I still remained obdurate, and, in broken-hearted tones, he said:
"Well, won't you come and see the memorial window?"
I would not even see that, so he fired his last shot. He drew near, and
"I've got a couple of skulls down in the crypt," he said; "come and see
those. Oh, do come and see the skulls! You are a young man out for a
holiday, and you want to enjoy yourself. Come and see the skulls!"
Then I turned and fled, and as I sped I heard him calling to me:
"Oh, come and see the skulls; come back and see the skulls!"
Harris, however, revels in tombs, and graves, and epitaphs, and
monumental inscriptions, and the thought of not seeing Mrs. Thomas's
grave made him crazy. He said he had looked forward to seeing Mrs.
Thomas's grave from the first moment that the trip was proposed - said he
wouldn't have joined if it hadn't been for the idea of seeing Mrs.
I reminded him of George, and how we had to get the boat up to Shepperton
by five o'clock to meet him, and then he went for George. Why was George
to fool about all day, and leave us to lug this lumbering old top-heavy
barge up and down the river by ourselves to meet him? Why couldn't
George come and do some work? Why couldn't he have got the day off, and
come down with us? Bank be blowed! What good was he at the bank?
"I never see him doing any work there," continued Harris, "whenever I go
in. He sits behind a bit of glass all day, trying to look as if he was
doing something. What's the good of a man behind a bit of glass? I have
to work for my living. Why can't he work. What use is he there, and
what's the good of their banks? They take your money, and then, when you
draw a cheque, they send it back smeared all over with `No effects,'
`Refer to drawer.' What's the good of that? That's the sort of trick
they served me twice last week. I'm not going to stand it much longer.

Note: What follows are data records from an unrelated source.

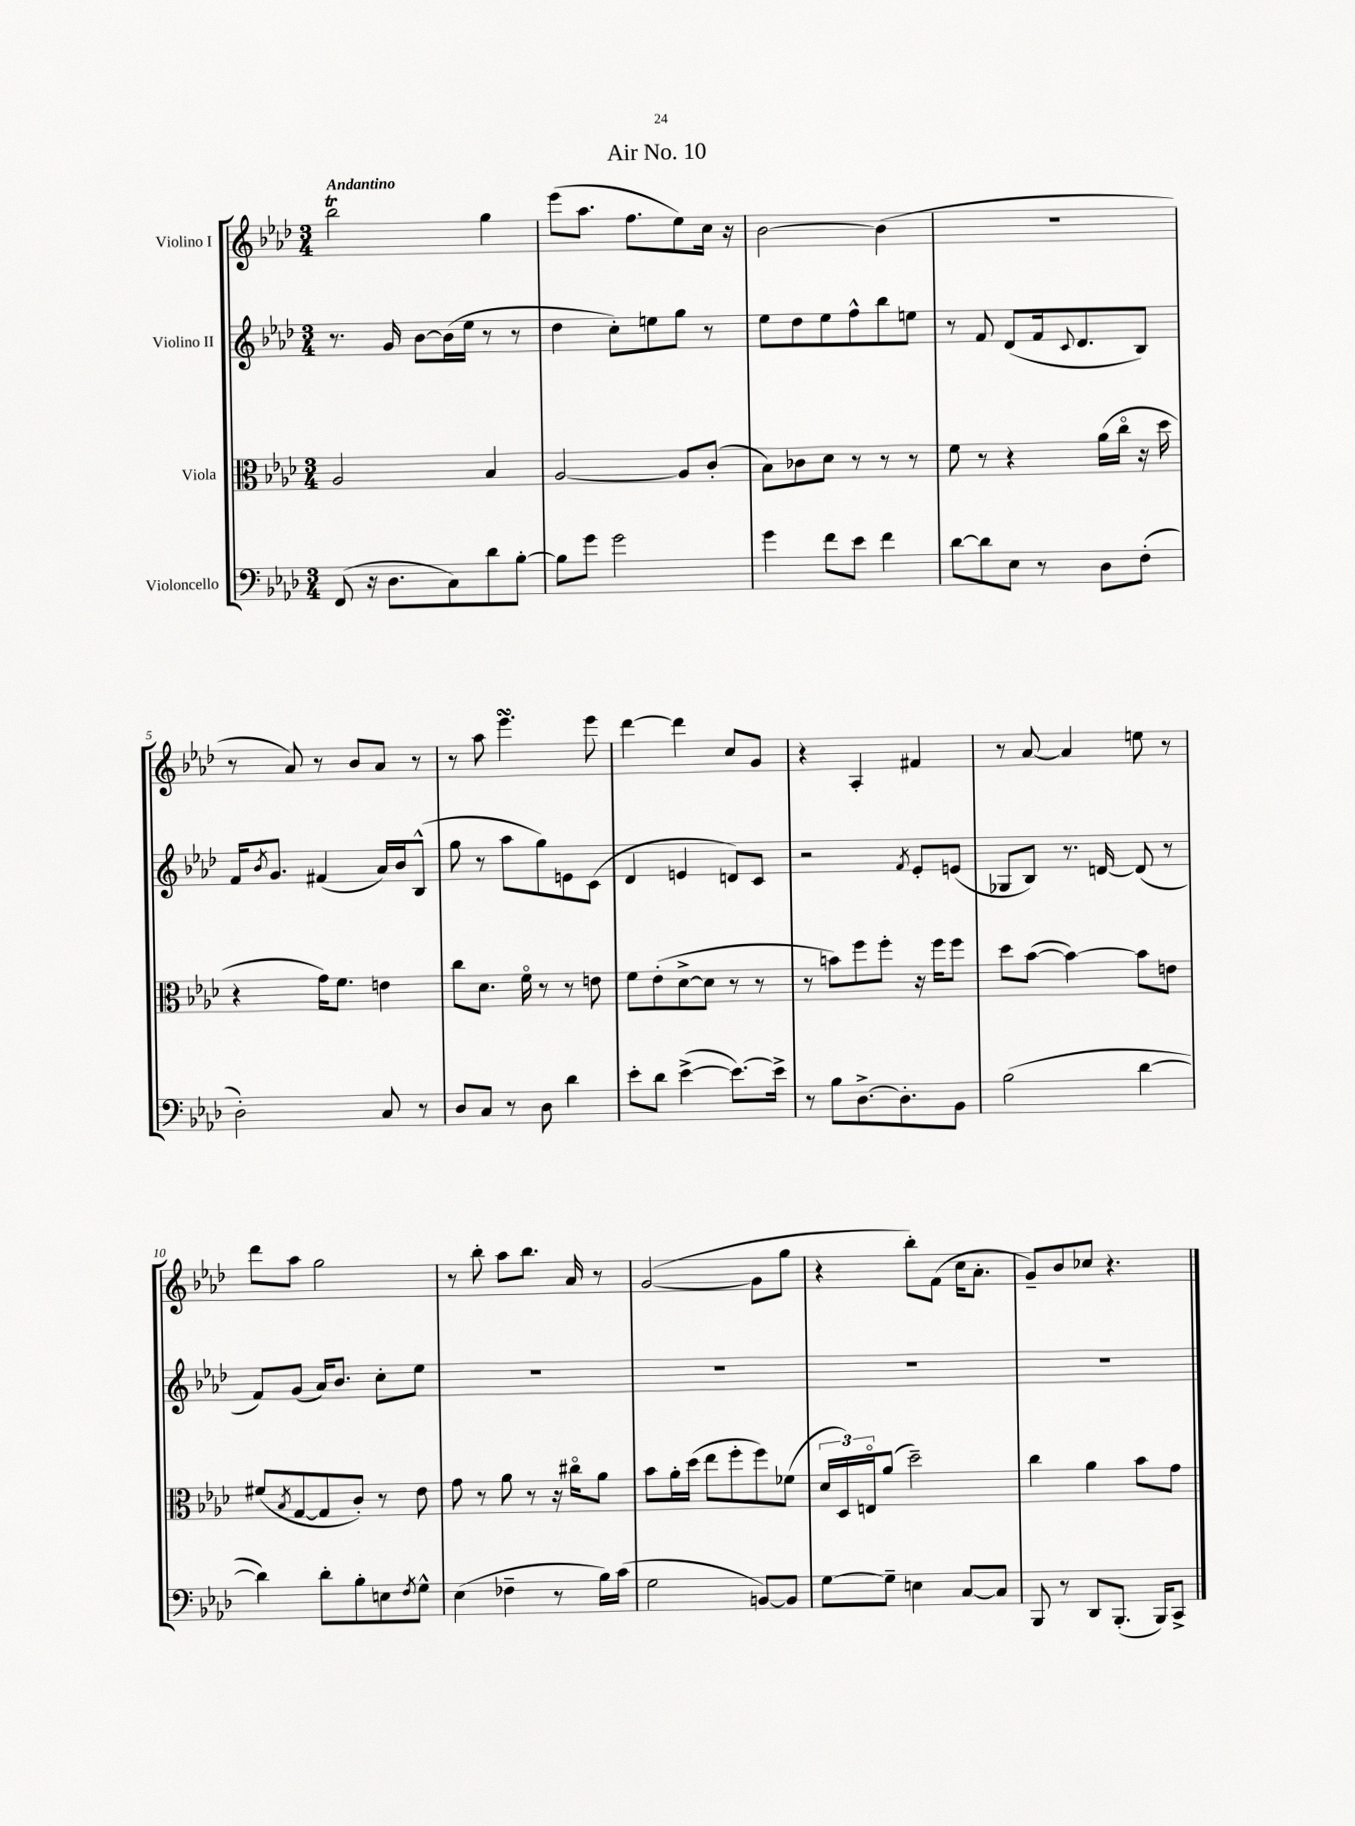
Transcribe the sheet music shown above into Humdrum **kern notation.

**kern	**kern	**kern	**kern
*part4	*part3	*part2	*part1
*staff4	*staff3	*staff2	*staff1
*I"Violoncello	*I"Viola	*I"Violino II	*I"Violino I
*clefF4	*clefC3	*clefG2	*clefG2
*k[b-e-a-d-]	*k[b-e-a-d-]	*k[b-e-a-d-]	*k[b-e-a-d-]
*M3/4	*M3/4	*M3/4	*M3/4
=1	=1	=1	=1
!	!	!	!LO:TX:a:B:t=Andantino
(8FF/	2A-/	8.r	2bb-T\
16r	.	.	.
8.D-\L	.	16g/	.
.	.	[8b-\L	.
8C\)	.	(16b-\L]	.
.	.	16ee-\JJ	.
8d-\	4B-/	8r	4gg\
[8B-'\J	.	8r	.
=2	=2	=2	=2
8B-\L]	[2A-/	4dd-\	(8eee-\L
8g\J	.	.	8.aa-\J
2g\	.	8cc'\L)	.
.	.	.	8.ff\L
.	.	8een\	.
.	8A-/L]	8gg\J	8ee-\)
.	(8c'/J	8r	16cc\Jk
.	.	.	16r
=3	=3	=3	=3
4g\	8B-\L)	8ee-\L	[2b-\
.	8c-X\	8dd-\	.
8f\L	8d-\J	8ee-\	.
8e-\J	8r	8ff^^\	.
4f\	8r	8bb-\	(4b-\]
.	8r	8een\J	.
=4	=4	=4	=4
[8d-\L	8f\	8r	2.r
8d-\]	8r	8f/	.
8E-\J	4r	(8d-/L	.
8r	.	16f/k	.
.	.	8qqc/	.
.	.	8.d-/	.
8D-\L	(16a-\LL	.	.
.	16cc\JJ	.	.
(8F'\J	16r	8B-/J)	.
.	16dd-\	.	.
!!LO:LB:g=z
=5	=5	=5	=5
2D-'\)	4r	16f/KL	8r
.	.	8qb-/	.
.	.	8.g/J	.
.	.	.	8a-/)
.	16g\KL)	(4f#X/	8r
.	8.f\J	.	.
.	.	.	8b-/L
8C/	4en\	16a-/LL)	8a-/J
.	.	16b-/J	.
8r	.	(8B-^^/J	8r
=6	=6	=6	=6
8D-/L	8cc\L	8gg\	8r
8C/J	8.d-\J	8r	8aa-\
8r	.	8aa-\L	4.eee-sSSS\
.	16f\	.	.
8D-\	8r	8gg\)	.
4d-\	8r	8en\	.
.	8en\	(8c\J	8eee-\
=7	=7	=7	=7
8e-'\L	8f\L	4d-/	[4ddd-\
8d-\J	(8e-'\	.	.
([4e-^\	[8d-^\	4en/	4ddd-\]
.	8d-\J]	.	.
8.e-\L_)	8r	8dn/L)	8cc/L
.	8r	8c/J	8g/J
16e-^\Jk]	.	.	.
=8	=8	=8	=8
8r	8r	2r	4r
8B-\L	8bn\L)	.	.
[8.D-^\	8ff\	.	4A-'/
.	8ff'\J	.	.
8.D-'\]	.	.	.
.	.	8qf/	.
.	16r	8e-'/L	4f#X/
.	16ff\KL	.	.
8BB-\J	8ff\J	(8en/J	.
=9	=9	=9	=9
(2B-\	8dd-\L	8G-X/L	8r
.	([8b-\J	8B-/J)	[8a-/
.	4b-\_)	8.r	4a-/]
.	.	[16dn/	.
[4d-\	8b-\L]	(8d/]	8een\
.	8en\J	8r	8r
!!LO:LB:g=z
=10	=10	=10	=10
4d-\])	(8f#X/L	8f/L)	8ddd-\L
.	8qB-/	.	.
.	[8G/	(8g/J	8aa-\J
8d-'\L	8G/]	16a-/KL)	2gg\
.	.	8.b-/J	.
8B-'\	8c'/J)	.	.
8En\	8r	8cc'\L	.
8qF/	.	.	.
8G^^\J	8e-\	8ee-\J	.
=11	=11	=11	=11
(4E-\	8g\	2.r	8r
.	8r	.	8bb-'\
4F-X~\	8a-\	.	8aa-\L
.	8r	.	8.bb-\J
8r	16r	.	.
.	16cc#X\KL	.	16a-/
16B-\LL)	8a-\J	.	8r
(16c\JJ	.	.	.
=12	=12	=12	=12
2G\	8b-\L	2.r	([2g/
.	16a-'\L	.	.
.	(16dd-\JJ	.	.
.	8ee-\L	.	.
.	8ff'\	.	.
[8BBn/L)	8ff\)	.	8g\L]
8BB/J]	(8f-X\J	.	8gg\J
=13	=13	=13	=13
[8G\L	24d-/LL	2.r	4r
.	24D-/)	.	.
.	24En/J	.	.
8G~\J]	(8a-/J	.	.
4En\	2dd-~\)	.	8bb-'\L)
.	.	.	(8f\J
[8C/L	.	.	16cc\KL
.	.	.	8.a-'\J
8C/J]	.	.	.
=14	=14	=14	=14
8BBB-/	4cc\	2.r	8g~/L)
8r	.	.	8b-/
8DD-/L	4a-\	.	8cc-X/J
(8.BBB-'/J	.	.	4.r
.	8b-\L	.	.
16BBB-/KL)	.	.	.
8CC^/J	8g\J	.	.
==	==	==	==
*-	*-	*-	*-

I shall withdraw my account. If he was here, we could go and see that
tomb. I don't believe he's at the bank at all. He's larking about
somewhere, that's what he's doing, leaving us to do all the work. I'm
going to get out, and have a drink."
I pointed out to him that we were miles away from a pub.; and then he
went on about the river, and what was the good of the river, and was
everyone who came on the river to die of thirst?

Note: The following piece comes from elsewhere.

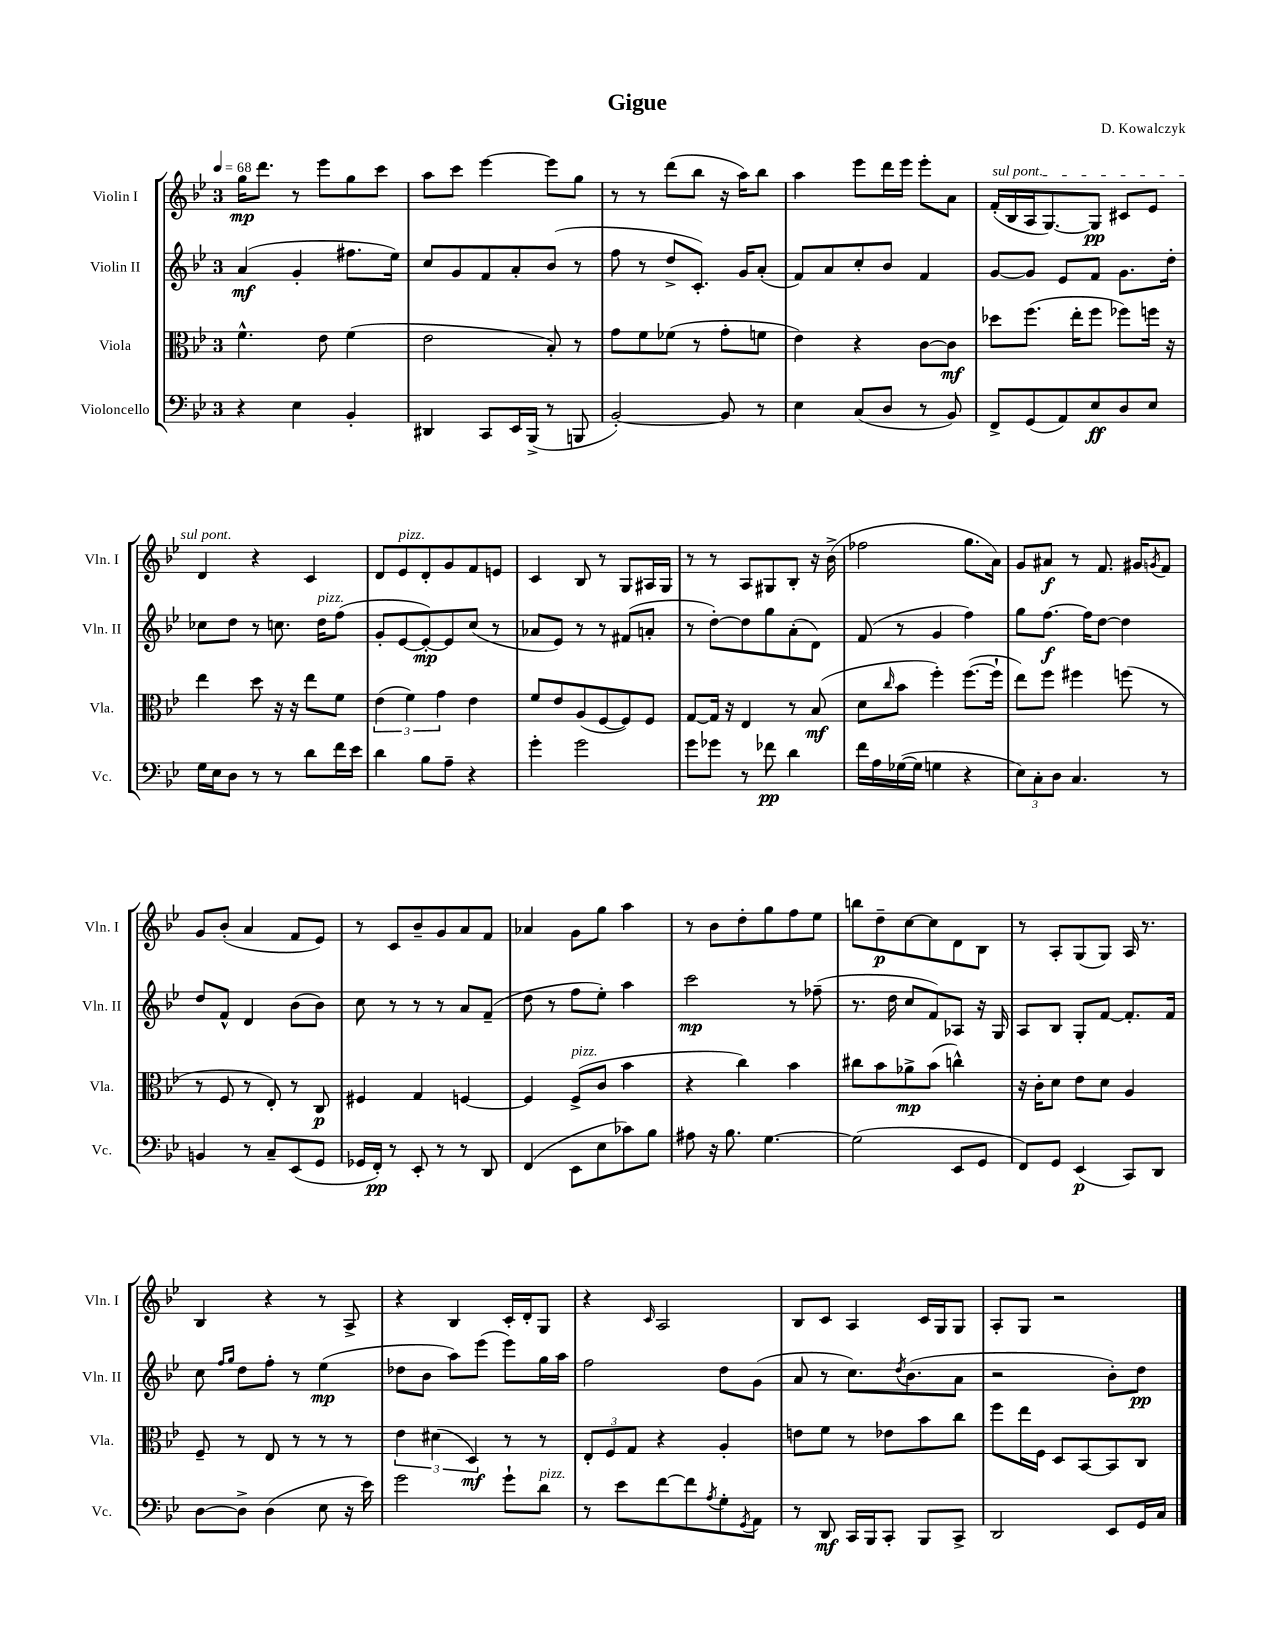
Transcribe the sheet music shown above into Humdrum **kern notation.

It is always best to let Harris have his head when he gets like this.
Then he pumps himself out, and is quiet afterwards.
I reminded him that there was concentrated lemonade in the hamper, and a
gallon-jar of water in the nose of the boat, and that the two only wanted
mixing to make a cool and refreshing beverage.
Then he flew off about lemonade, and "such-like Sunday-school slops," as
he termed them, ginger-beer, raspberry syrup, &c., &c. He said they all
produced dyspepsia, and ruined body and soul alike, and were the cause of
half the crime in England.
He said he must drink something, however, and climbed upon the seat, and
leant over to get the bottle. It was right at the bottom of the hamper,
and seemed difficult to find, and he had to lean over further and
further, and, in trying to steer at the same time, from a topsy-turvy
point of view, he pulled the wrong line, and sent the boat into the bank,
and the shock upset him, and he dived down right into the hamper, and
stood there on his head, holding on to the sides of the boat like grim
death, his legs sticking up into the air. He dared not move for fear of
going over, and had to stay there till I could get hold of his legs, and
haul him back, and that made him madder than ever.